Soon Sherr and Scott had identified 10 children with RERE mutations through collaborators around the US, as well as several from the Netherlands who had found the researchers through Trefz’s Facebook page. The researchers began a thorough comparison of these 10 children with a cohort of 31 patients with the more common 1p36 deletion syndrome, and found that RERE mutations alone produced almost exactly the same pattern of symptoms as 1p36 syndrome, with the exception of a few of the craniofacial abnormalities and cardiomyopathies often seen in that more common syndrome.
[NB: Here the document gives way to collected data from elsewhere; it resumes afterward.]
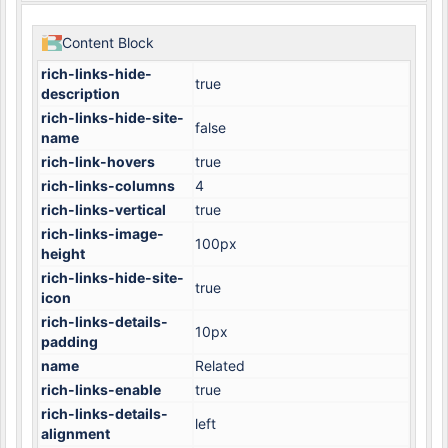
Content Block
rich-links-hide-
true
description
rich-links-hide-site-
false
name
rich-link-hovers
true
rich-links-columns
4
rich-links-vertical
true
rich-links-image-
100px
height
rich-links-hide-site-
true
icon
rich-links-details-
10px
padding
name
Related
rich-links-enable
true
rich-links-details-
left
alignment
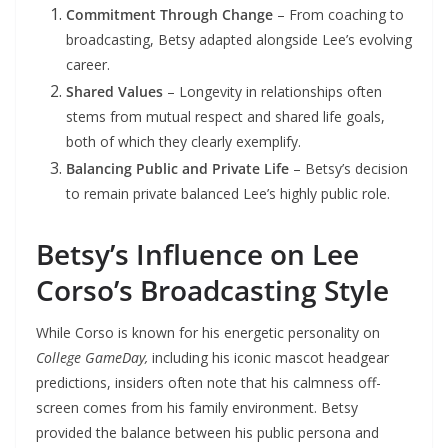
Commitment Through Change
– From coaching to
broadcasting, Betsy adapted alongside Lee’s evolving
career.
Shared Values
– Longevity in relationships often
stems from mutual respect and shared life goals,
both of which they clearly exemplify.
Balancing Public and Private Life
– Betsy’s decision
to remain private balanced Lee’s highly public role.
Betsy’s Influence on Lee
Corso’s Broadcasting Style
While Corso is known for his energetic personality on
College GameDay,
including his iconic mascot headgear
predictions, insiders often note that his calmness off-
screen comes from his family environment. Betsy
provided the balance between his public persona and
Additional experiments showed that unique brain and eye problems first observed in human patients were also seen in the mice with Rere mutations.

“It’s still a shock that [a mutation in] one gene is capable of causing all these different problems,” Scott said. “But this finding really brings everything together, from molecular studies to mouse experiments and all the way to human patients. We’ve finally proved what we’ve been talking about for all these years.”

Though much more study is needed to understand the syndrome fully, Scott said, RERE mutations may be capable of inducing a diverse set of developmental problems because the protein encoded by the gene interacts with important developmental processes in many organs throughout the body, such as the retinoic acid signaling crucial for proper eye and heart development. When RERE doesn’t function properly, the development of all of these organs is affected.

Sherr acknowledges that the current sample of just 10 patients with RERE mutations, who each experience slightly different symptoms with notably different levels of severity, is too small to give a complete portrait of the new syndrome.

“Now that we’ve seen the first 10 cases, we want to know what the next 10, the next 20 look like,” he said. “That may not take very long. Before we’d even published the paper, we’d already gotten calls from more clinics around the country whose patients have similar mutations. We suspect this syndrome may be significantly more common than we previously appreciated.”

The empowerment of families through social media and the plummeting cost of of gene sequencing technologies have produced a revolution in the pace of discovery about rare genetic conditions, Sherr said.

“In the last five years alone there’s been a huge explosion in the number of conditions we can decipher genetically – we can take a few kids with developmental disabilities, come up with a coherent genetic explanation for what has happened and use that as first step for how to move forward” he said. “When I started working in child neurology as a fellow back in the late ‘90s, we understood just a few of these super-rare genetic disorders but now there are hundreds. And we’re just getting started.”